A solution to your biggest worry?


The priorities and concerns of parents and their children can often be poles apart. In our ‘Strength to Share’ report the biggest concern among parents was online safety at 72% of parents concerned. However only two out of 566 children even mentioned going online, either positively or negatively. Every parent knows the pressure from their children to have tech, yet the children don’t see it as a key factor at all.

More important priorities than technology to children are hobbies, sports, friends, food and even their faith. Could it be that if our children saw more friends, enjoyed more hobbies, had more pets (yes, I feel the pain of that) the demand for tech would be less?  Could it be that we are using tech to amuse our kids as an easier replacement for more parenting time, and as a consequence creating the very risks and fears we say are our greatest concerns?

85% parents working with Fegans’ support reported

improvement in boundaries and behavior*


Another surprise to us was how highly children regarded their friendships.
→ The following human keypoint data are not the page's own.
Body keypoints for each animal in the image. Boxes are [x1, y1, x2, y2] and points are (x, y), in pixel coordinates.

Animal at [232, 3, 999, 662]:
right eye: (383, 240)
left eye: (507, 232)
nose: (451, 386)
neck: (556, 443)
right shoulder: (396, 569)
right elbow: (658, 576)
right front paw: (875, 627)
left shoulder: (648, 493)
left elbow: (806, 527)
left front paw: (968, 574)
Perhaps again as a way of reducing our reliance on tech we become intentional about our children’s friendships?  In terms of exam stress (36%) parents can do much to alleviate this, reducing expectation on outcome and focusing on efforts instead.

A cursory glance at our parenting courses and expertise reveal that boundaries for children are most effective when set by parents, and that quality, child-led time is the basis of relationships in which such boundaries are successful.  In short, perhaps the solution to many of our parent fears can be met not by trying to control the external environment, but by intentional, sacrificial engagement as parents.

This survey provides a timely prompt for us to consider that, as well as considering looking at the outside world, we must also take responsibility for creating an engaging family environment in which our kids can flourish.

*Data collected from parents taking part in Fegans’ parent support, including Parents Supporting Parents.